Here are two trainable personal qualities which predict success four times more than intelligence.
Being open to experience and conscientious is four times more important than intelligence in predicting academic success, a new research review finds.
People who are open to experience are more likely to be imaginative, sensitive to their feelings, intellectually curious and seekers of variety.
Conscientious people, meanwhile, are disciplined, dutiful and good at planning ahead.
Dr Arthur Poropat, the study’s author and an expert on personality and performance, thinks the current emphasis on intelligence is misplaced:
“With respect to learning, personality is more useful than intelligence for guiding both students and teachers.
In practical terms, the amount of effort students are prepared to put in, and where that effort is focused, is at least as important as whether the students are smart.

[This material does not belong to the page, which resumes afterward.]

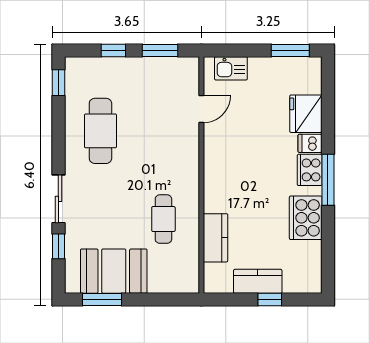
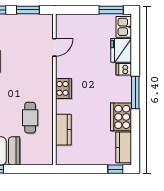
kitchen sink: (231, 68) -> (124, 27), moved, turned 90
cooker: (310, 170) -> (63, 88), moved, turned 180
kitchen counter: (258, 281) -> (124, 147), moved, turned -90
window: (270, 299) -> (115, 169), moved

And a student with the most helpful personality will score a full grade higher than an average student in this regard.”
The review, which is published in the journal Learning and Individual Differences, included data from tens of thousands of students (Poropat, 2014).

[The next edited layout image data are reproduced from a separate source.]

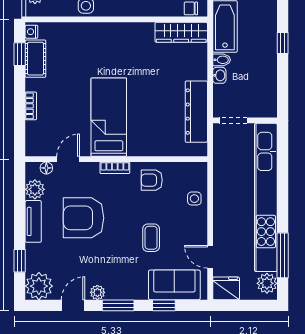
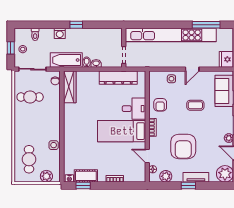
washing machine: (269, 16) -> (60, 33), added
desk: (146, 137) -> (134, 109), added
tv unit: (33, 221) -> (196, 177), moved
door: (210, 257) -> (192, 69), moved
window: (20, 261) -> (188, 186), moved
plant: (267, 283) -> (223, 34), removed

Students’ assessments of their own personality were just as good at predicting their exam performance as their intelligence, the study found.
But, when another person who knew them well assessed their personality, this predicted their exam performance almost four times better than intelligence.
Dr Poropat continued:
“Intelligence tests have always been closely linked with education and grades and therefore relied upon to predict who would do well.

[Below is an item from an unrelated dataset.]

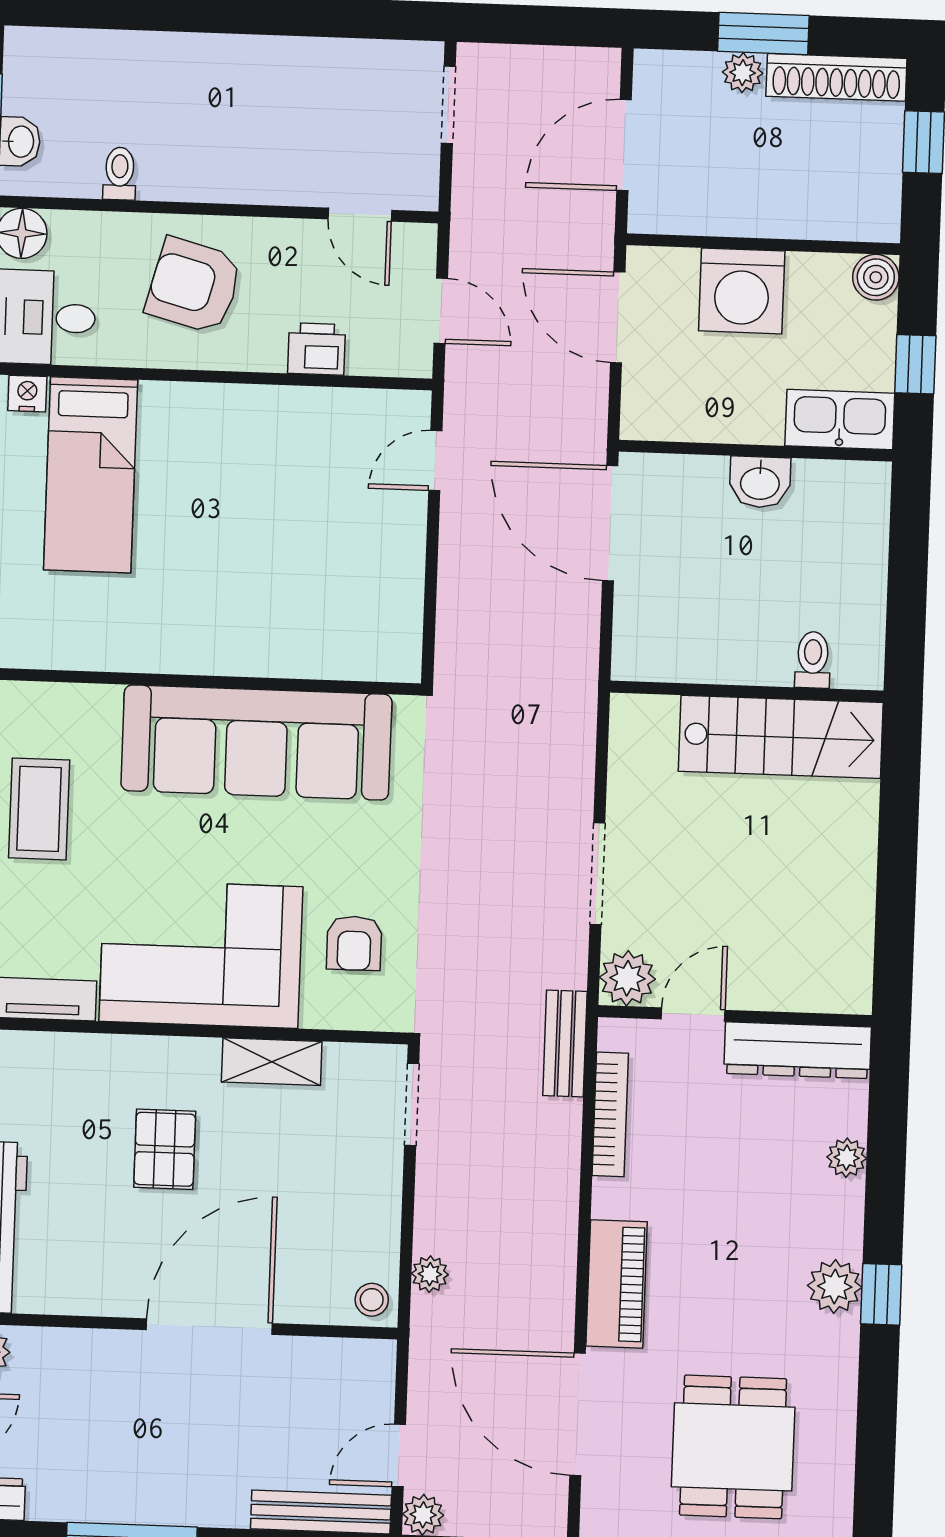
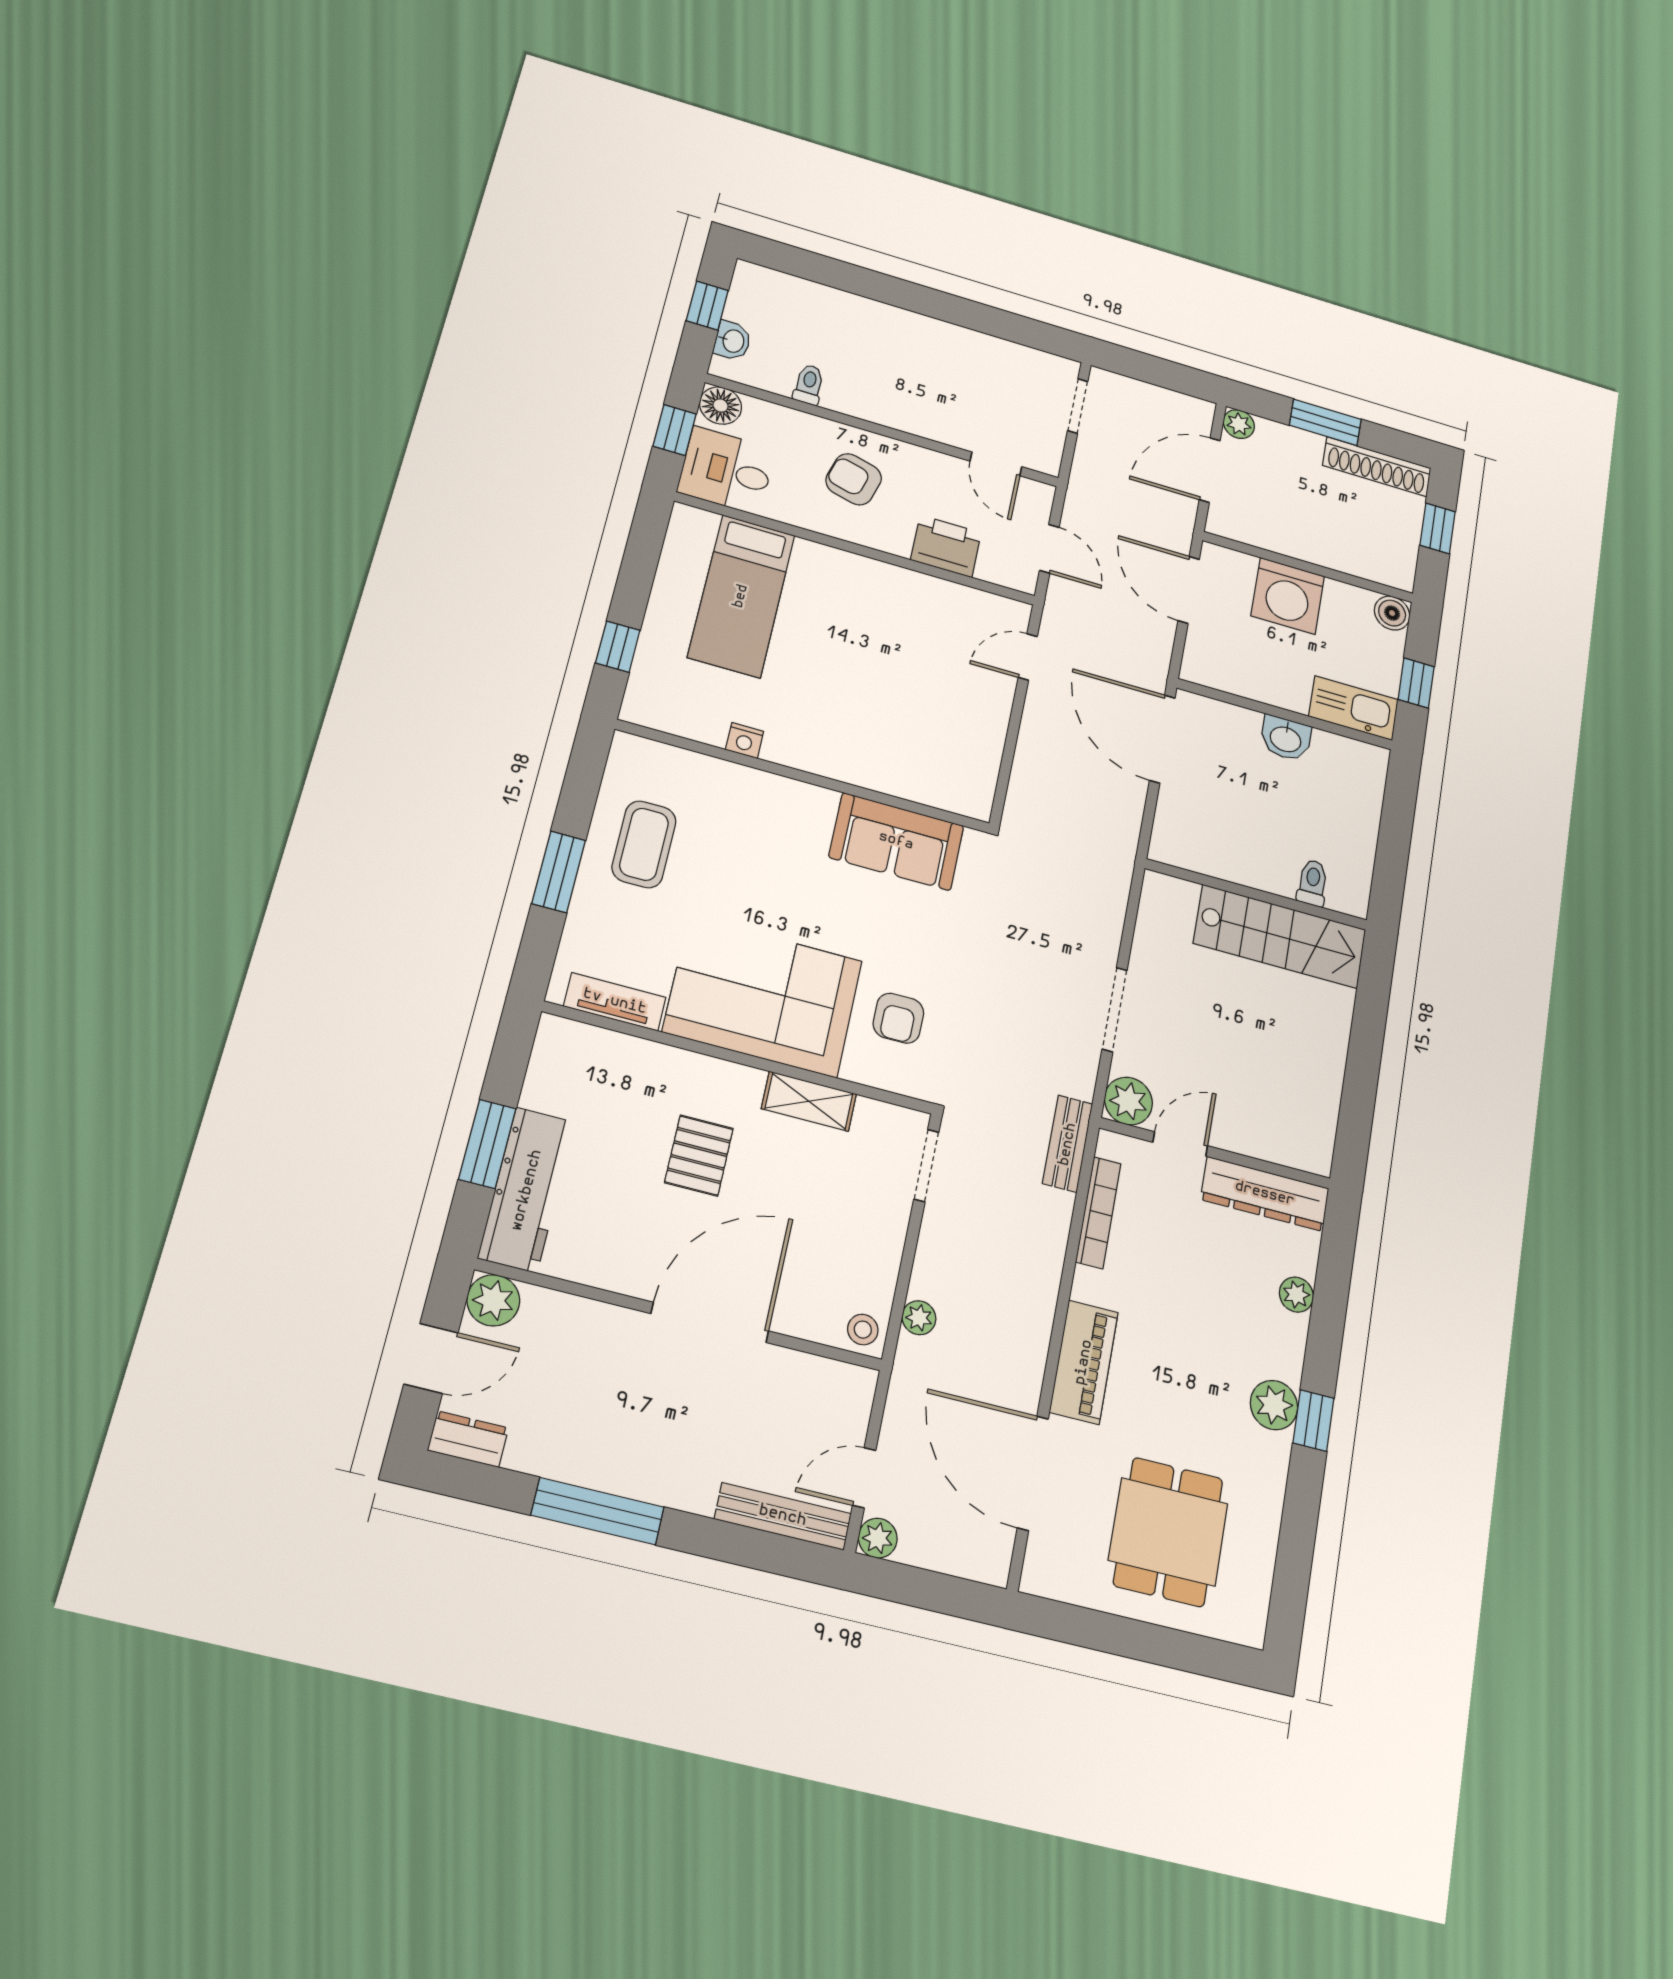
plant: (743, 73) -> (1239, 424), moved
armchair: (194, 286) -> (854, 479), width x0.72, depth x0.72
printer: (317, 349) -> (946, 546), width x1.36, depth x1.24
nightstand: (27, 394) -> (745, 741), moved, turned 180
sofa: (256, 742) -> (896, 841), width x0.54, depth x0.79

The impact of personality on study is genuinely surprising for educational researchers, and for anyone who thinks they did well at school because they are ‘smart’.”
The good news is that conscientiousness and openness to experience are trainable, Dr Poropat said:
“Personality does change, and some educators have trained aspects of students’ Conscientiousness and Openness, leading to greater learning capacity.
By contrast, there is little evidence that intelligence can be ‘taught’, despite the popularity of brain-training apps.”